Ahora el reto que deben asumir los responsables políticos es concebir estrategias que impidan el exceso de turistas y beneficien a residentes y a visitantes. La idea de restringir las visitas y permitir que solo acuda gente acomodada puede efectivamente causar menos destrozo y ser más rentable. Pero este tipo de políticas son antidemocráticas y privan a la gente normal de la oportunidad de ver mundo. Seguro que muchos de los que se quejan porque sus barrios están invadidos de turistas buscan ellos mismos gangas para viajar y visitar mundo.
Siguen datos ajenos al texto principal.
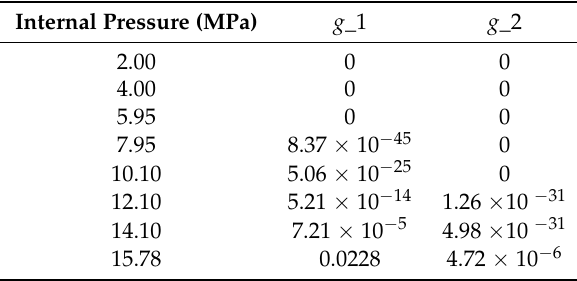
Table 4. The probability of failure of limit state g _1 & g _2.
Cobrar entrada para acceder a determinados sitios o incluso a ciudades enteras —como Venecia— e imponer una tasa a los que se alojan en hoteles han sido estrategias habituales para obtener beneficios del turismo. Y ha habido muchas ciudades que han aplicado también esas tasas a los alquileres de corta duración. Pero aunque es justo que se obligue a los visitantes a cubrir los costes que crean, imponer una tasa elevada que excluya a las personas con recursos modestos es algo problemático.

Simplemente, limitarse a regular y restringir el número de visitantes es factible en lugares claramente delimitados. Bután concede un número cerrado de visados, y en otros sitios las playas y los parques pueden reducir el número de plazas de aparcamiento o reservarlas para los residentes. Si se reparte a los turistas por zonas menos conocidas de la ciudad, esto disminuye las aglomeraciones en los sitios más icónicos. Pero también tiene el inconveniente de que puede derivar turistas a barrios que no quieran visitas o cuyos residentes de razas o etnias diferentes no estén dispuestos a servir de atractivo turístico. Resulta irónico que las instalaciones construidas para turistas, como los parques temáticos y los casinos, también han sido criticados porque son artificiales y no pegan con su entorno, pero han servido para preservar y proteger zonas más amenazadas al derivar a muchos visitantes fuera de los circuitos históricos.

Cuando viajar era una cosa de ricos que hacían el Grand Tour, no había dilemas de este tipo, aunque las peregrinaciones religiosas siempre plantearon problemas logísticos. Ahora, manejar el turismo en el futuro hará necesaria la planificación y gestión de los Gobiernos a todos los niveles. En el ámbito nacional se puede optar por reducir el número de visados; y todas las Administraciones deben evaluar el impacto ecológico del turismo de masas y buscar cómo mitigar sus efectos. Los Gobiernos locales pueden usar impuestos y regulaciones para aumentar los beneficios y limitar las cargas. Pero sigue siendo importante no perder de vista el placer que obtiene la gente al poder romper su rutina y la apertura mental que ofrece el visitar lugares y conocer gentes diferentes. Tradicionalmente, la población local expresa siempre cierto grado de desdén por los forasteros, pero los valores democráticos de la inclusión y de acogida nos obligan a atemperar esa aversión con empatía.

Susan S. Fainstein es investigadora sénior en la Escuela de Posgrado de Diseño de Harvard. Autora de The Just City y directora de Cities and Visitors.

Traducción de María Luisa Rodríguez Tapia.